Filistin’in Bitmeyen Çilesi
Ey Filistin halkı…
Bu acıyı, bu zulmü, bu gözyaşını, bu açlığı ve ölümleri neden çekiyorsun? Bugün yaşadığınız dram, yalnızca bugünün değil, yüz yıl önce atılan yanlış adımların da mirasıdır.
Tarih sayfalarını açtığımızda karşımıza acı gerçekler çıkıyor. Birinci Dünya Savaşı yıllarında Şerif Hüseyin ve çevresindeki isyancıların Osmanlı’ya sırtını dönmesi, İngilizlerle yapılan pazarlıklar, ajan Lawrence ve işbirlikçilerin faaliyetleri… Bütün bunlar, Ortadoğu’nun kaderini belirledi. Osmanlı yıkıldı, hilafet ortadan kalktı ve İslam dünyası korumasız kaldı. Filistin halkı işte o günden bu yana sürekli kan ve gözyaşıyla sınandı.

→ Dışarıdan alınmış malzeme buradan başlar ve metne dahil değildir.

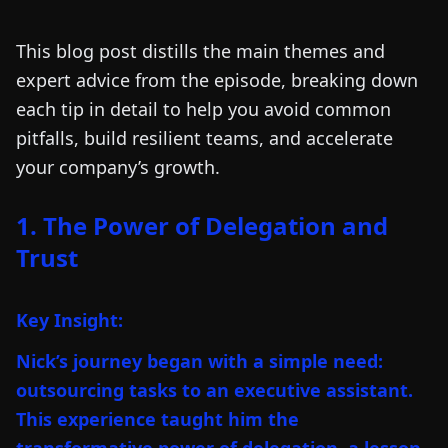
This blog post distills the main themes and
expert advice from the episode, breaking down
each tip in detail to help you avoid common
pitfalls, build resilient teams, and accelerate
your company’s growth.
1. The Power of Delegation and
Trust
Key Insight:
Nick’s journey began with a simple need:
outsourcing tasks to an executive assistant.
This experience taught him the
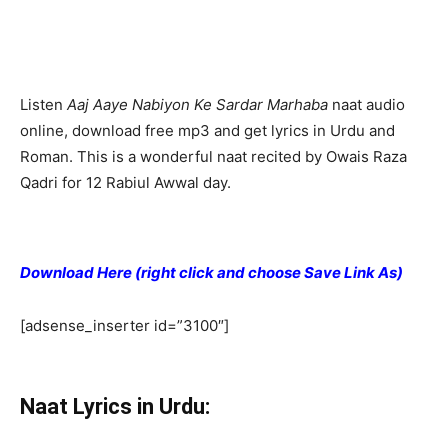
Listen
Aaj Aaye Nabiyon Ke Sardar Marhaba
naat audio
online, download free mp3 and get lyrics in Urdu and
Roman. This is a wonderful naat recited by Owais Raza
Qadri for 12 Rabiul Awwal day.
Download Here (right click and choose Save Link As)
[adsense_inserter id=”3100″]
Naat Lyrics in Urdu:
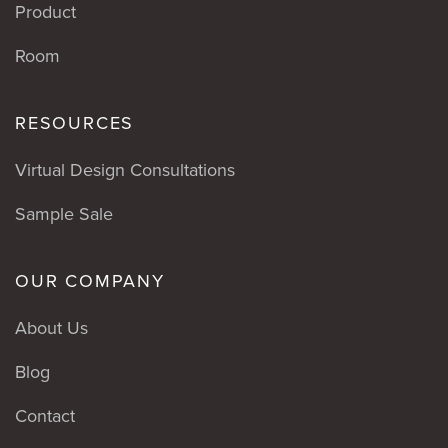
Product
Room
RESOURCES
Virtual Design Consultations
Sample Sale
OUR COMPANY
About Us
Blog
Contact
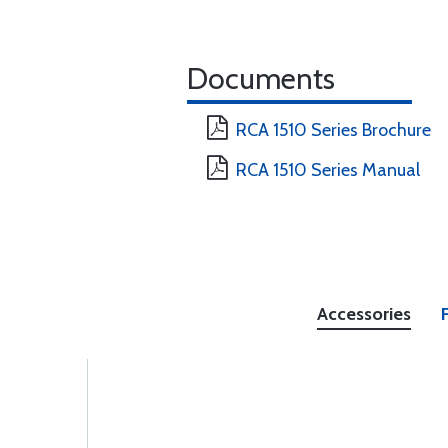
Documents
RCA 1510 Series Brochure
RCA 1510 Series Manual
Accessories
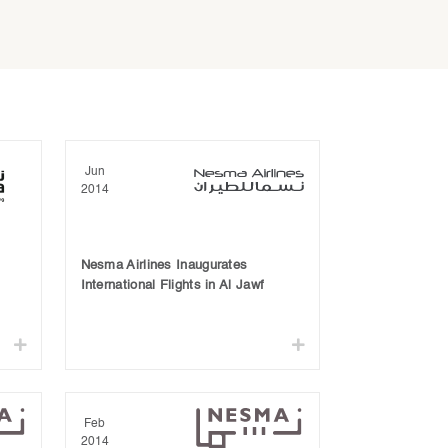
Jun
2014
Nesma Airlines Inaugurates
International Flights in Al Jawf
Feb
2014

Bugün ise tablo ortada. Uluslararası sistem kör, dilsiz ve sağır. Büyük güçler ya sessiz ya da işgale destekçi. Arap ülkeleri parçalanmış durumda, her biri kendi iktidarının hesabında. Peki kim ses veriyor? Kimi zaman diplomatik düzeyde, kimi zaman insani yardımlarla, kimi zaman da açık sözlü çıkışlarıyla Türkiye… Evet, Osmanlı’nın devamı olan Türkiye Cumhuriyeti, Filistin için en çok mücadele eden ülkelerden biridir.
Unutmayalım ki Filistin, dedelerimizin kılıç hakkıyla aldığı, uğrunda şehitler verdiğimiz ata topraklarımızdır. Bu tarihsel haktan doğan meşru müdafaa hakkı, Türkiye Cumhuriyeti’nin de hakkıdır. Eğer yok olmakta olan Filistin halkı referandum yapıp Türkiye Cumhuriyeti’ne bağlandığını ilan ederse, bu zulümden kurtulabilir. Aksi halde gözü dönmüş İsrail, bir karış Filistin toprağı kalmayana, bir tek Filistinli hayatta kalmayana kadar katliamlarını sürdürecektir.
Ama burada bir gerçeği de göz ardı etmemeliyiz, “Bizi sadece Türkiye kurtaracak” demek, halkı edilgen kılar. Filistin halkı kendi mücadelesini sürdürürken, dayanışmayı büyütmek de tüm İslam dünyasının görevidir. Sorun sadece İsrail’in saldırıları değil, Arap coğrafyasının bölünmüşlüğü, uluslararası hukukun işlevsizliği ve halkların sessizliğidir.
Asıl sorulması gereken şu ki, eğer bugün Türkiye elini uzatıyorsa, diğer İslam ülkeleri neden susuyor? Neden her Ramazan’da, her saldırıda aynı kısır döngü yaşanıyor? Neden milyonlarca Müslüman, yalnızca dua etmekle yetiniyor? Oysa ki yüce Allah Cihadı emretmedi mi?
Filistin’in kurtuluşu için ne romantik söylemler ne de günübirlik yardımlar yeter. Kalıcı çözüm, birlik, güçlü diplomasi ve uluslararası hukuk mücadelesiyle mümkün olur. En önemlisi, tarihin tekerrür etmemesi için ihanetlerin ve iş birliklerin bir daha yaşanmaması gerekir.
Filistin’in çilesi bize yalnızca bir insanlık dramı değil, aynı zamanda bölünmüşlüğün, çıkar hesaplarının ve suskunluğun ağır bedelini gösteriyor. Filistin Referandumunu bir an evvel yap ana yurda bağlan zulümden kurtul. İşte bu yüzden, tarihten ders almadan geleceği inşa etmek mümkün değil. Kıymetli okurlarım “İSTİHBARATÇI” Romanımıza gösterdiğiniz ilgi için teşekkür ederim. Allah’a ısmarladık hoşça kalın.